Putting everything into one:

```python
my_search_space = {
    "train_config.optimizer_config.arguments.lr": SearchSpace(
        value_range  = [0.01, 0.05],
        value_type = "float"
    ), 
    "train_config.optimizer_config.arguments.eps": SearchSpace(
        value_range  = [1e-9, 1e-7],
        value_type = "float"
    ), 
    "train_config.optimizer_config.arguments.weight_decay": SearchSpace(
        value_range  = [1e-4, 1e-3],
        value_type = "float"
    ),
    "train_config.scheduler_config.arguments.min_lr": SearchSpace(
        value_range  = [1e-6, 1e-4],
        value_type = "float"
    ),
    "train_config.scheduler_config.arguments.threshold": SearchSpace(
        value_range  = [1e-5, 1e-3],
        value_type = "float"
    ),
    "train_config.batch_size": SearchSpace(
        categorical_values = [32, 64, 128]
    ),
    "train_config.epochs": SearchSpace(
        value_range  = [10, 20],
        value_type = "int"
    ),
    "model_config.hidden_size": SearchSpace(
        value_range=[250, 500], value_type="int"
    ),
    "model_config.activation": SearchSpace(
        categorical_values = ["relu","elu"]
    )
}
```

Finally, `my_search_space` dictionary is passed to the `ParallelConfig`. This will be explored in more detail in [Hyperparameter Optimization](./HPO-tutorial.ipynb) tutorial.

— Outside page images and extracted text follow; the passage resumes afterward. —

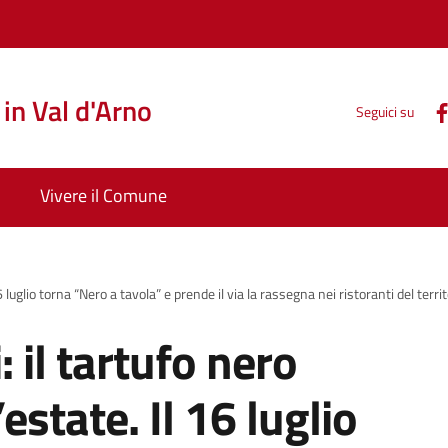
in Val d'Arno
Seguici su
Vivere il Comune
 luglio torna “Nero a tavola” e prende il via la rassegna nei ristoranti del territ
 il tartufo nero
estate. Il 16 luglio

### SearchSpace in YAML files

If you are using a YAML file to define configurations, we can specify a search space as follows:

```yaml
# other configurations ...
search_space:
  model_config.hidden_size:
    value_range:
    - '250'
    - '500'
    categorical_values: null
    value_type: int
  train_config.optimizer_config.arguments.lr:
    value_range:
    - '0.001'
    - '0.01'
    categorical_values: null
    value_type: float
  model_config.activation:
    value_range: null
    categorical_values:
    - relu
    - leakyRelu
    - elu
    value_type: float
# other configurations ...
```

## Conclusion

In this tutorial, we have demonstrated how to create search space objects and how to utilize them to define search space for various hyperparameters. In the subsequent tutorial, we will explain how to use `search_space` with `ParallelConfig` to launch a parallel ablation experiment.